Just north of Parry Sound, Ont., Camp Erin is a place where children who are experiencing the death of a loved one can spend a weekend with others like them: Kids ages six to 17 who are experiencing isolation and anxiety of loss and need the comfort and confidence to move forward.
The camp turns 10 this year: What was once a simple day camp is now a weekend-long sleepover free to all 120 attendees, thanks to the Jays Care Foundation and other corporate and private donors. The Globe and Mail spoke with Lysa Toye, clinical director of Camp Erin Toronto and Dr. Jay Children's Grief Centre.
How is Camp Erin the same – and different – than other summer camps?
A variety of poignant grief ceremonies, including each child posting a picture of their loved one on a grief board (counsellors and volunteers also participate in these ceremonies) are held in tandem with a diverse gamut of high-energy activities, including archery, high ropes and canoeing. There is also art, drumming and a confidence-boosting talent show.
Why is this camp important for both kids and families?

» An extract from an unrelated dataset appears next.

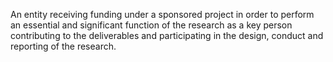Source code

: An entity receiving funding under a sponsored project in order to perform an essential and significant function of the research as a key person contributing to the deliverables and participating in the design, conduct and reporting of the research.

We strongly believe that the Camp Erin experience is life-changing. Family members and caregivers experiencing their own grief, while simultaneously helping their child to grieve, are often overwhelmed and feel helpless. Grief left unchecked can lead to depression, behavioural issues, suicide and substance abuse.
Much of what is addressed at camp is the isolation kids feel around their grief; it is a poignant experience for the campers to have the chance to go away for three days, (oftentimes, these kids have never been up north) with other people their own age, forming a bond over their loss. Camp Erin is a safe place for young people to identify with other kids who are feeling the same emotions, including anger, worry, guilt and often, a "Why me?" outlook.
When kids come back from camp, at ease and with the confidence to talk about their grief, it gets passed along to their parents.
What have you learned about what kids need in their grieving process?
The strongest feedback we get from both the kids and the parents is that being at camp with other kids who are also going through the same feelings and emotions is a powerful experience. It is incredibly comforting for kids to be able to normalize their grief, to speak out and to express their feelings in their own unique way. The sense of stigma that families often feel is alleviated. Most importantly, these young people are given a toolbox that allows them to work through their emotions and cope with their grief.